Forging Resilient Designers

Senior Comenius Fellowship

A "successful graduation" is seen as the pinnacle of a student's degree and provides a tangible path to a professional career. During extensive research into graduating student motivation and student challenges during Covid-19, we have become deeply aware of the mental, social and financial difficulties facing our Masters cohort. In addition to the ever-present environmental and performance pressure, graduating design students are increasingly interested in solving 'big picture problems'. This unique combination of factors causes a high degree of uncertainty and vulnerability in our students when they must be resilient in order to learn and grow.

Instead of viewing this framed problem, student resilience, as within the domain of academic counsellors and psychologists, we propose that forging resilient designers be an educational activity central to the development of successful graduations – and more fundamentally as an approach to preparing designers for the rigours of professional practice. 

“Forging Resilient Designers” will develop a program for ‘designer resilience’ that equips graduation students with the capacity to negotiate inherent complexities faced in design graduations. Designer resilience is preliminarily defined as the personal capacity of the designer to (1) cope with uncertainty, (2) respond to setbacks, (3) and process critique. The Comenius project will approach the development of designer resilience in a student-centric way, identifying and defining designer resilience, and developing designer resilience pedagogical tools through co-design workshop with students, student guilds and teachers.

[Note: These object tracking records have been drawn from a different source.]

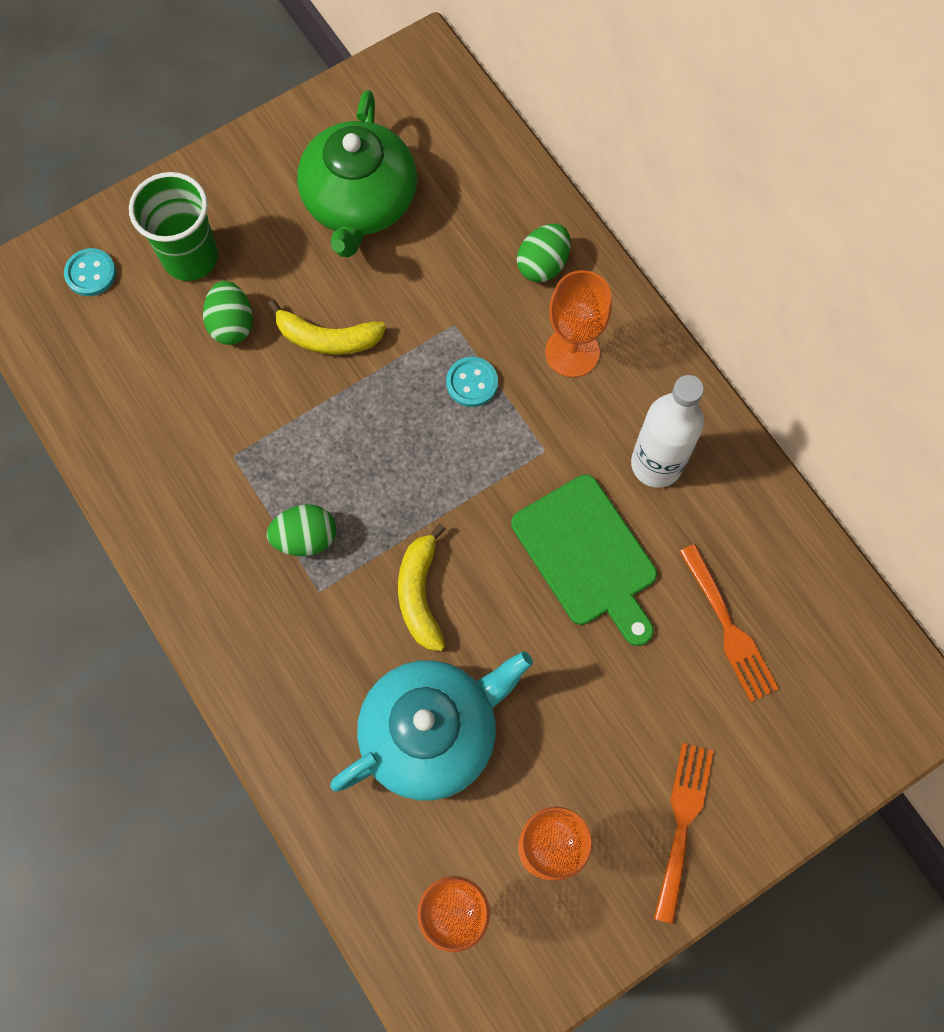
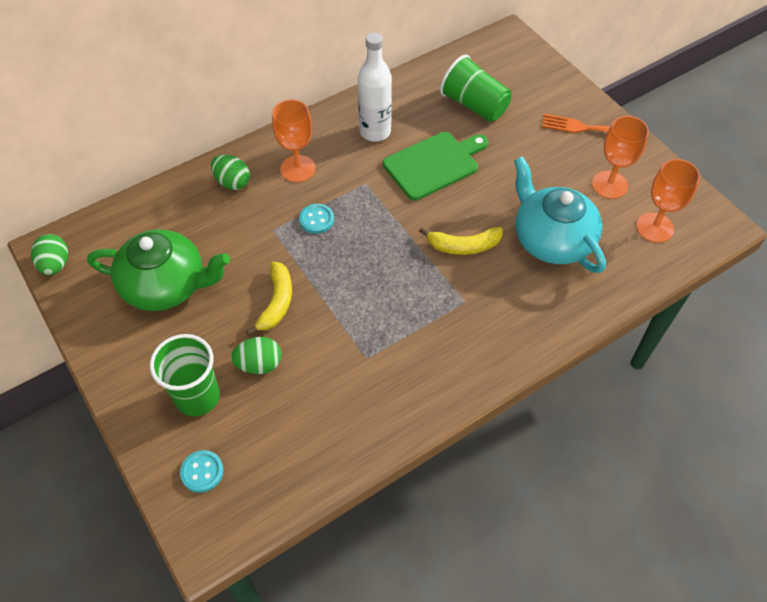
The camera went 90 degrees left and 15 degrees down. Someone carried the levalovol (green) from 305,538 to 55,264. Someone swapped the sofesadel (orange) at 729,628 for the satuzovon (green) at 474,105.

This project is funded by the NWO, under the grant number: 405.21865.414

The project approach will be student-centric, always involving and even allowing students to guide the development of a resilience program. Specifically, intended results will be:

  1. Resilient designer workshops to a) prepare graduates for their forthcoming projects, b) midterm workshops to support graduates during their projects; 
  2. Creation of designer resilience student network for mentoring and sharing of experiences;
  3. A program and pedagogical tools to empower self-regulated learning of students on the topic of designer resilience to be implemented during the IDE Faculty’s Master revision;
  4. Development of a learning matrix that allows for integration of designer resilience into the graduation grading scheme;
  5. Measurement protocol to evaluate the effectiveness of the designer resilience program.